PLOT: Bilal is 17 years old, a Kurdish boy from Iraq. He sets off on an adventure-filled journey across Europe. He wants to get to England to see his love who lives there. Bilal finally reaches Calais, but how do you cover 32 kilometers of the English Channel when you can’t swim? The boy soon discovers that his trip won’t be as easy as he imagined.
When Phillippe Lioret, director of the French movie Welcome, commented on his work, he said:
I have the feeling of having described the story of a guy who is protecting a Jew in a cave back in 1943
The statement created quite a polemic in France. In fact, some film directors accused Lioret of exaggerating the French immigration situation.

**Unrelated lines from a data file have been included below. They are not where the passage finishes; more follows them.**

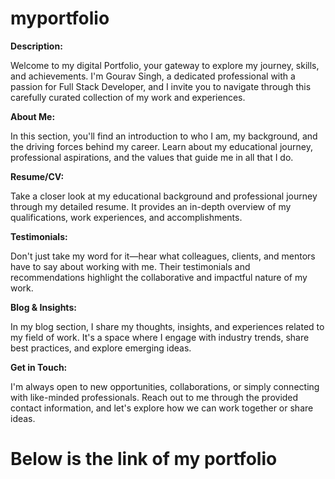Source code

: # myportfolio
**Description:**

Welcome to my digital Portfolio, your gateway to explore my journey, skills, and achievements. 
I'm Gourav Singh, a dedicated professional with a passion for Full Stack Developer, and I invite you to navigate through this carefully curated collection of my work and experiences.

**About Me:**

In this section, you'll find an introduction to who I am, my background, and the driving forces behind my career. Learn about my educational journey, professional aspirations, and the values that guide me in all that I do.

**Resume/CV:**

Take a closer look at my educational background and professional journey through my detailed resume. It provides an in-depth overview of my qualifications, work experiences, and accomplishments.

**Testimonials:**

Don't just take my word for it—hear what colleagues, clients, and mentors have to say about working with me. Their testimonials and recommendations highlight the collaborative and impactful nature of my work.

**Blog & Insights:**

In my blog section, I share my thoughts, insights, and experiences related to my field of work. It's a space where I engage with industry trends, share best practices, and explore emerging ideas.

**Get in Touch:**

I'm always open to new opportunities, collaborations, or simply connecting with like-minded professionals. Reach out to me through the provided contact information, and let's explore how we can work together or share ideas.

# Below is the link of my portfolio
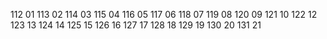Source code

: 112 01
113 02
114 03
115 04
116 05
117 06
118 07
119 08
120 09
121 10
122 12
123 13
124 14
125 15
126 16
127 17
128 18
129 19
130 20
131 21
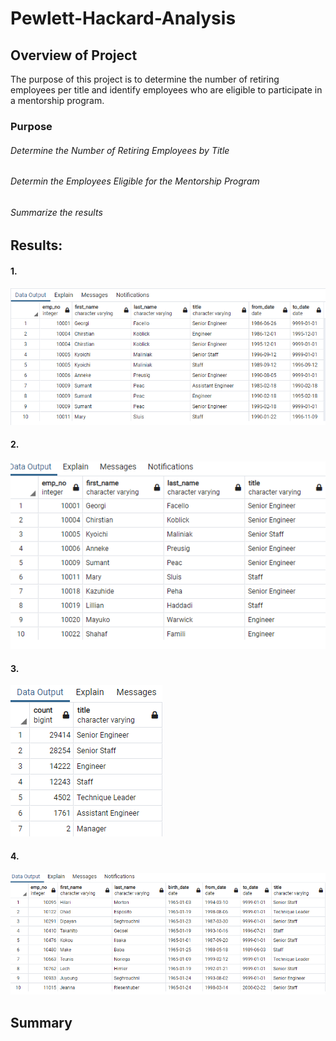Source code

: # Pewlett-Hackard-Analysis

## Overview of Project
The purpose of this project is to determine the number of retiring employees per title and identify employees who are eligible to participate in a mentorship program. 

### Purpose
###### Determine the Number of Retiring Employees by Title
###### Determin the Employees Eligible for the Mentorship Program
###### Summarize the results

## Results: 

#### 1. 

![alt text](https://github.com/vd1310/Pewlett-Hackard-Analysis/blob/main/AnalysisProjectsFolder/Pewlett-Hackard-AnalysisFolder/Screenshots/pic1.png)

#### 2. 

![alt text](https://github.com/vd1310/Pewlett-Hackard-Analysis/blob/main/AnalysisProjectsFolder/Pewlett-Hackard-AnalysisFolder/Screenshots/pic2.PNG)

#### 3. 

![alt text](https://github.com/vd1310/Pewlett-Hackard-Analysis/blob/main/AnalysisProjectsFolder/Pewlett-Hackard-AnalysisFolder/Screenshots/pic3.PNG)

#### 4. 

![alt text](https://github.com/vd1310/Pewlett-Hackard-Analysis/blob/main/AnalysisProjectsFolder/Pewlett-Hackard-AnalysisFolder/Screenshots/pic4.PNG)



## Summary
#### 
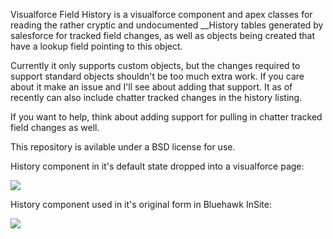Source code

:Visualforce Field History is a visualforce component and apex classes for reading the rather cryptic and undocumented __History tables generated by salesforce for tracked field changes, as well as objects being created that have a lookup field pointing to this object.

Currently it only supports custom objects, but the changes required to support standard objects shouldn't be too much extra work. If you care about it make an issue and I'll see about adding that support.
It as of recently can also include chatter tracked changes in the history listing.


If you want to help, think about adding support for pulling in chatter tracked field changes as well.

This repository is avilable under a BSD license for use.

History component in it's default state dropped into a visualforce page:

![](http://github.com/capeterson/Visualforce-Field-History/raw/master/screenshot-default.png)

History component used in it's original form in Bluehawk InSite:

![](http://github.com/capeterson/Visualforce-Field-History/raw/master/screenshot.png)
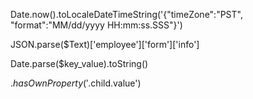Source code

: Date.now().toLocaleDateTimeString('{\"timeZone\":\"PST\", "format":"MM/dd/yyyy HH:mm:ss.SSS"}')

 
JSON.parse($Text)['employee']['form']['info']

Date.parse($key_value).toString()


$.hasOwnProperty('$.child.value')
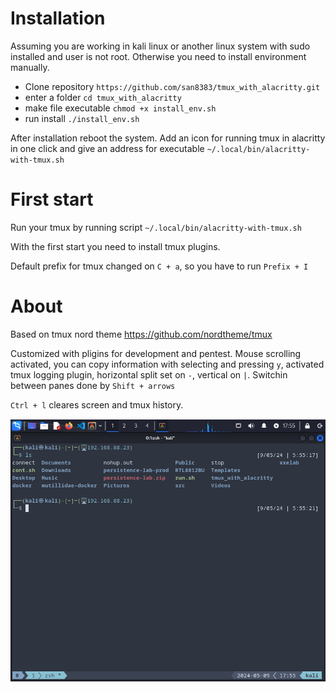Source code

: # Installation
Assuming you are working in kali linux or another linux system with sudo installed and user is not root. Otherwise you need to install environment manually.

- Clone repository
`https://github.com/san8383/tmux_with_alacritty.git`
- enter a folder
`cd tmux_with_alacritty`
- make file executable
`chmod +x install_env.sh`
- run install
`./install_env.sh`

After installation reboot the system. Add an icon for running tmux in alacritty in one click and give an address for executable `~/.local/bin/alacritty-with-tmux.sh`
# First start
Run your tmux by running script `~/.local/bin/alacritty-with-tmux.sh`

With the first start you need to install tmux plugins.

Default prefix for tmux changed on `C + a`, so you have to run `Prefix + I`

# About

Based on tmux nord theme https://github.com/nordtheme/tmux

Customized with pligins for development and pentest. Mouse scrolling activated, you can copy information with selecting and pressing `y`, activated  tmux logging plugin, horizontal split set on `-`, vertical on `|`. Switchin between panes done by `Shift + arrows`

`Ctrl + l` cleares screen and tmux history.

![screenshot](https://raw.githubusercontent.com/san8383/tmux_with_alacritty/main/view.png)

In Welcome Bilal is running away from a war in Iraq, he’s under age and has travelled three months to arrive to Calais. His aim is London.
Several scenes in the movie portray France as a country where migrants are not welcomed and where ignorance and fear lead to discrimination. But some people are shown helping illegal migrants and asylum seekers, though they have to face criminalisation.
This is what Lioret was apparently against, as it is explained in an article published on the national French television website:
With his statement and this film the director didn’t want to compare the situation of migrants in Calais with the holocaust, but was trying to denounce the “repressive mechanism” which is “strangely similar” to the one in the 40s.
I have seen it. Beautiful and … :((.
It is slightly sad, but I think it adds a bit more realism, don’t you think Letizia?